Figure 7: Employment by Industry, Percent of Total, Colorado 2010
Looking at changes in employment by industry in Colorado from 2001‐2010, government saw the largest increase with 63,454 net new jobs; health care added 61,223; finance and insurance added 50,970; professional, scientific, and technical services 41,969; real estate 37,091; and mining 22,607.11
In 2010, the oil and natural gas sector contributed to one percent of total state personal income12 and 2.3 percent of total state gross domestic product (State GDP), the latest year for which data are available.13 The relatively larger share of personal income and State GDP as compared to employment reflects higher average wages in the energy industry.
Figure 8: Employment, Personal Income, and Gross Domestic Product Percent of State Total for the Oil and Natural Gas Industry in Colorado, 1990‐2010
Trends in employment, personal income, and State GDP show continued volatility in the industry. The mining sector lost jobs in absolute terms at the fastest rate of any industry except construction from 2008 to 2009. With natural gas prices continuing to fall and drilling activity still on the decline, it is unlikely that oil and natural gas extraction can lead Colorado’s economic recovery.
Figure 9: Percent Change in Employment by Industry, Colorado 2008‐200914
While Colorado’s fossil fuel energy production has rebounded somewhat since the recession, a number of studies have found that the state’s renewable energy economy represents a bright spot of economic opportunity, and the growth of Colorado’s renewable energy sector has outpaced that of all other Rocky Mountain States.15 Overall, “green jobs,” of which renewable energy is an important part, accounted for 2.2 percent of all employment according to the Brookings Institute (about 51,000 jobs), meaning this sector is also relatively small, but complements the state’s energy portfolio.16
The state’s leading position in renewable energy did not happen by accident. Colorado’s research and development expertise and its strategy of targeted public policy and strong support for business has made it a competitive center of clean tech innovation that leads the region in almost every indicator, including capturing the most clean energy‐related jobs, venture capital, and public funding.
The Headwaters Economics report from 2010, “Clean Energy Leadership in the Rockies: Competitive Positioning in the Emerging Green Economy,” compares Colorado, Montana, New Mexico, Utah, and Wyoming. That report showed that fifty percent of the green enterprises in the five state region are based in Colorado, followed by Utah and New Mexico (16%), Montana (11%), and Wyoming (6%).
Colorado also dominated in attracting investment. The state won 75 percent of the total $800 million of clean tech venture capital invested in the region between 1999 and 2008 and ranked fifth among all U.S. states from 2006 to 2008. Colorado also claimed 69 percent–$296 million–of the competitive funding for clean technology directed to the five states in the 2009 federal stimulus bill.

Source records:
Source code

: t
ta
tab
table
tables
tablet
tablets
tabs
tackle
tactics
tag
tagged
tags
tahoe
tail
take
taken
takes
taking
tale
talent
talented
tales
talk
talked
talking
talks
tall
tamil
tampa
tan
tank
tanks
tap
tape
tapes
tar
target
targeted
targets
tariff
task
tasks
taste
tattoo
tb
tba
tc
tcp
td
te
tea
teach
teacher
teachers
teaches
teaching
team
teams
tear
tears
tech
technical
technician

Required tasks.
a – According to the passage on Colorado's energy economy, what share of the clean tech venture capital invested in the region between 1999 and 2008 did Colorado win?
b – Write a continuation of the passage on Colorado's energy economy from where it stops.

Task-by-task answers.
a – Colorado won 75 percent of the total $800 million.

b –
More recently, in late May the 2012 State Clean Energy Index ranked Colorado fifth nationally. The rating system (which also ranked Colorado fifth of all states in 2011), was produced by Clean Edge, a clean‐tech analysis firm.17 Colorado’s ranking was based on its leadership in all three of the major categories: installed technology (clean electricity, clean transportation, energy intelligence & green building); policy outlook (regulations & mandates, incentives); and invested capital (financial, human & intellectual). There are several reasons for Colorado’s leadership role.
Strategic Pairing of Incentives with Clear Policy Goals: Colorado, with its commitment to a 30 percent Renewable Portfolio Standard (RPS) and to achieving an 11.5 percent decrease in energy consumption by investor‐owned utilities by 2020, leads the region and the nation in clean energy and efficiency mandates. By comparison, Utah has an RPS goal with no enforcement and Wyoming has neither.
Encourage and Capture Large‐Scale Investment: Colorado, already a leader in attracting private and public investment, should further take advantage of its complete package of serious policies, incentives, and proven record in developing technological expertise and a skilled workforce.
Well‐Resourced Business Environment: Colorado’s research and high tech manufacturing industries make it a regional leader attractive to a variety of green economy businesses that require skilled workers and access to world class facilities.
Colorado, while a renewable energy leader, should not take its position for granted. As the clean energy and energy efficiency sectors grow in the coming years, more and more states will join Colorado in competing to attract the associated jobs, revenues, and investments.
Colorado Tax Revenue and Fiscal Policy
How states tax and distribute revenue has a huge influence on a community’s ability to mitigate production impacts and benefit from fossil fuel extraction.18 Colorado collected half a billion dollars or more each year in oil and natural gas revenue since 2005, peaking at more than $1 billion in 2009.19
Figure 10: Colorado Oil and Natural Gas Tax and Royalty Revenue, FY 2001 — FY 2011
The combined total of severance, property, and sales taxes, and federal and state royalties made up 2.8 percent of total state and local government tax revenue in FY 2009.20
Figure 11: Percent of Total Revenue, Colorado, FY 2009
Colorado’s effective tax rate is low compared to most other energy‐producing states in the West, meaning Colorado collects less tax revenue that its peers. In fiscal year 2010, the state’s effective tax rate on oil and natural gas of 4.4 percent ranked behind Wyoming (11.4%) and Montana (10.5%), and ahead of Utah (3.3%).
Figure 12: Effective Tax Rate by State, FY 201121
Colorado’s unique fiscal policy and tax incentives exacerbate revenue volatility for state and local governments. The recent recession and dramatic changes in energy prices caused Colorado’s effective tax rate to swing from a high of 8.5 percent in FY 2009 to a low of 4.4 percent in FY 2010. By comparison, Wyoming’s effective tax rate is most stable over time, varying from a low of 10 percent in FY 2008 to a high of 12.1 percent in FY 2006.
In addition, Colorado’s tax structure extends the lag inherent to oil and natural gas revenue between when drilling impacts occur and when property taxes are ultimately collected one to two years later. As a result, Colorado communities will not see significant revenue from drilling for one to two years after impacts occur.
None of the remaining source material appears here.